Barakhain Jameya Jamhuria Fazil Madrasah
- Other names: Jamhuria Madrasah
- Motto: ربّ زدنى علمًا O lord, shower me with knowledge.
- Type: Fazil (degree)
- Established: 1974; 52 years ago
- Parent institution: Alia Madrasah
- Affiliations: Islamic Arabic University
- Religious affiliation: Sunni
- President: Abu Taher Mahmud
- Principal: Abdul Khaleq Shawquey
- Academic staff: 21 (2020)
- Students: 948 (2020)
- Location: Barakhain, Anwara, Chittagong, Bangladesh.

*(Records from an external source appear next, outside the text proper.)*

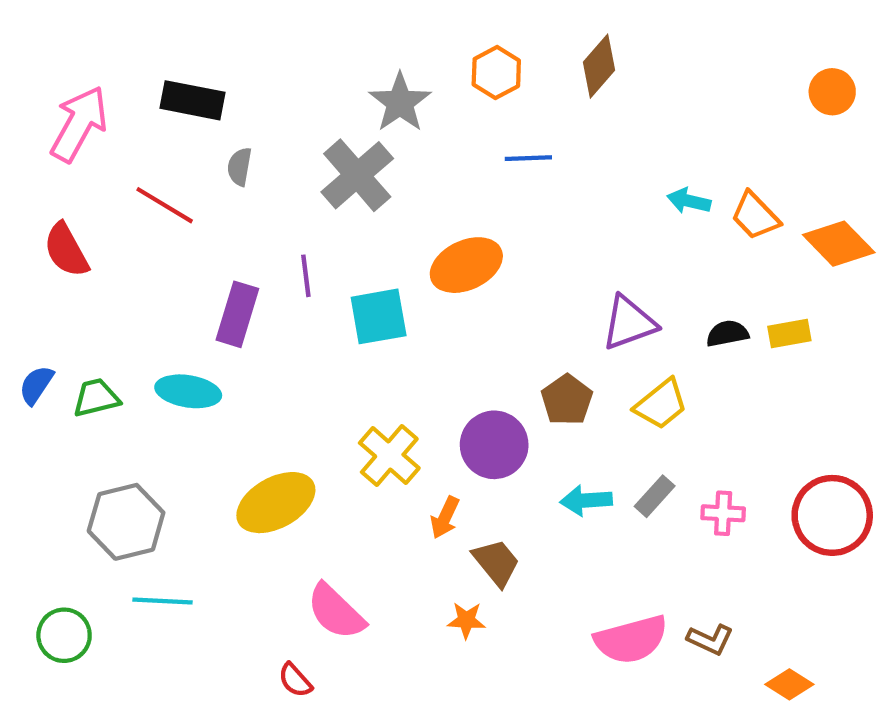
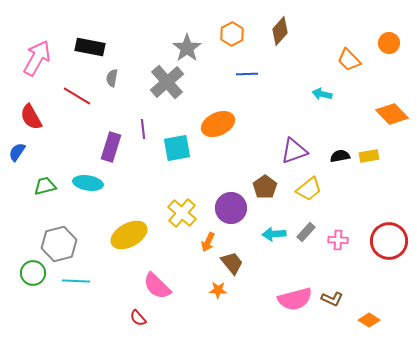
orange trapezoid: (755, 216) -> (349, 60), moved
blue semicircle: (36, 385) -> (17, 152), moved
green circle: (64, 635) -> (33, 273), moved

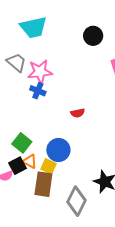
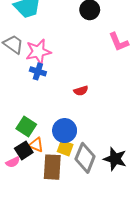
yellow square: (48, 166) -> (65, 148), moved
gray diamond: (77, 201) -> (85, 158), moved

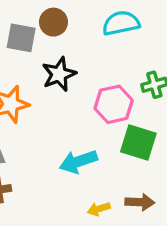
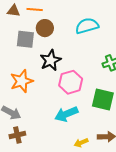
pink hexagon: (114, 104) -> (71, 82), moved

= Barakhain Jameya Jamhuria Fazil Madrasah =

Madrasa in Chittagong, Bangladesh

Barakhain Jameya Jamhuria Fazil Madrasah (الجامعة الجمهورية الفاضلية بارخائن, বারখাইন জামেয়া জমহুরিয়া ফাযিল মাদরাসা) is an Islamic institution situated at Barakhain in Anwara, Chittagong. It was established to train the students Islam-based education and culture in 1974.

== Location ==
This madrasah is located at Barakhain Union in Anwara, Chittagong, Bangladesh.

== History ==
The madrasah mentioned above was established with the locals' co-operation in 1974. In 1975, it was accepted with dakhil level (SSC) by Bangladesh Madrasah Education Board. Also, it was granted to teach the students up to alim level (HSC) by same board in 1996. Again It was permitted to take classes up to Fazil level (degree) by Islamic Arabic University in 2017.

==Accomplishment==
The madrasah was entitled as the best institution from upazila level by National Education Week-16 organised by Education Ministry.

== Facilities ==
There are an open playground, a mosque, a large pond, an IT room, a library and a hostel for students in the madrasah.

== Teachers ==
There are 21 teachers and 3 staffs in this institution.

== Students ==
There are almost 950 students in the madrasah, as of (2020). The students from this madrasah go for higher education to the university passing the grade JDC, dakhil, alim and fazil every year.